Oops, read "twelve verses" instead of "eleven lines".
LinguistFriend

Mile High Pixie said...

I like your notion of focusing on Jesus the human. People seem to forget that the Bible leaves out a huge chunk of his life, dropping off when he was about twelve and picking back up like a poorly-written soap opera when he's around thirty.

I feel like Christianity keeps forgetting about Jesus in general these days. What's with all the Leviticus harping one the one side and the doom and gloom of Revelations on the other? What happened to someone coming to die for our sins, to provide us with the peace which passes all understanding, to give us hope, and to remind us to really, REALLY treat one another--even the least of us--with kindness and respect? Glad you're making the most of your Easter season.

Joel said...

It sounds like you will have a strong sermon for Easter. Somehow I tend to resent this holiday myself, or at best I am troubled by it. Here I have been wished a good Easter several times in the past few days.

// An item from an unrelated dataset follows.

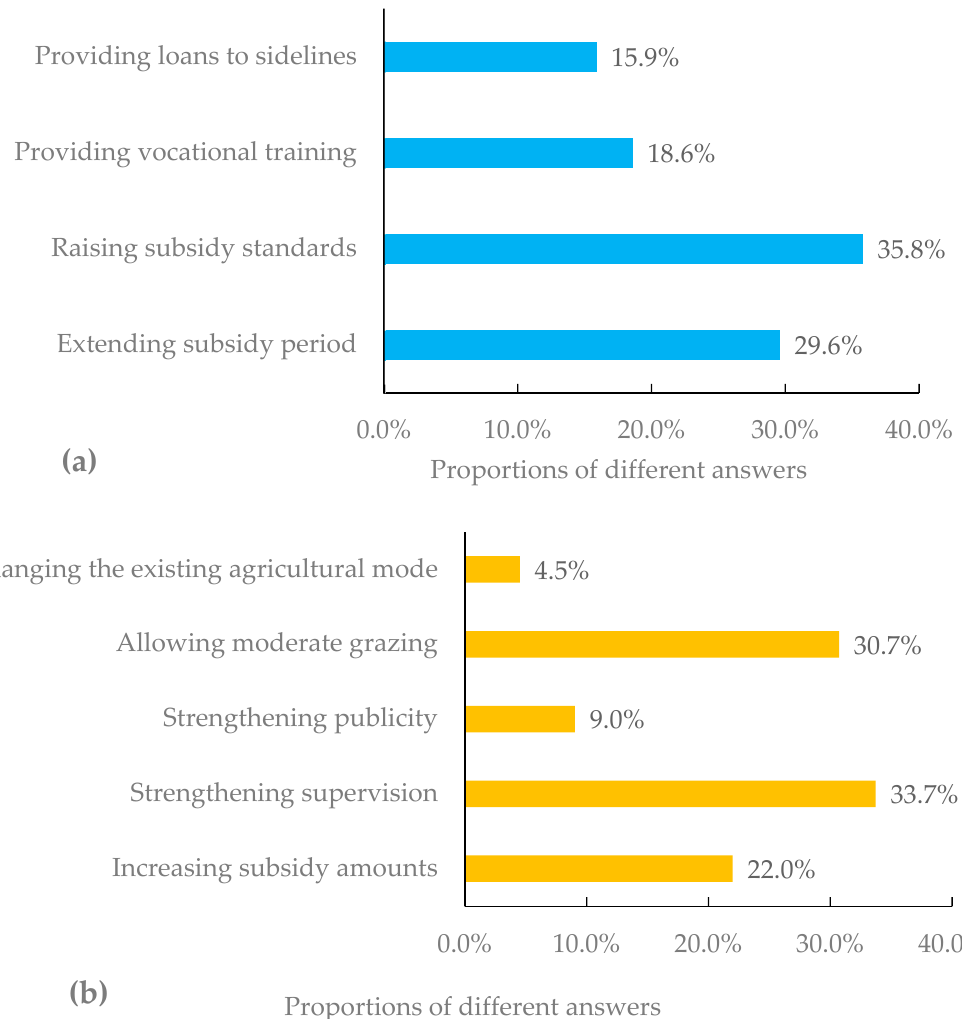
Figure 3. Farmers’ suggestions about the DCPs: ( a ) suggestions for adjusting subsidy policy; ( b ) suggestions for regulating illegal grazing.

It could be worse, I suppose. You could be besieged by the traditional Easter greeting, "Christ is risen," to which it's customary to reply, "He is risen indeed."

Anonymous said...

Your son works for Target and is taking the King's shilling therefore he has an obligation to do his job. I feel for the lady and especially her children. However if he wants to help the lady perhaps he should consider social work. For me Jesus' message is love and mercy. There is an ethical system that I follow as a Follower of Jesus and in this world , increasingly jesus' followers are getting the rough end of the stick, but I am not worried. I know how it will end. :).

Joel said...

I feel for the lady and especially her children. However if he wants to help the lady perhaps he should consider social work.

Paul, social work has an awfully high burnout rate. People with a lot of empathy, in particular, don't last long in the helping professions. You either have to be able to detach really effectively, or it gets to you.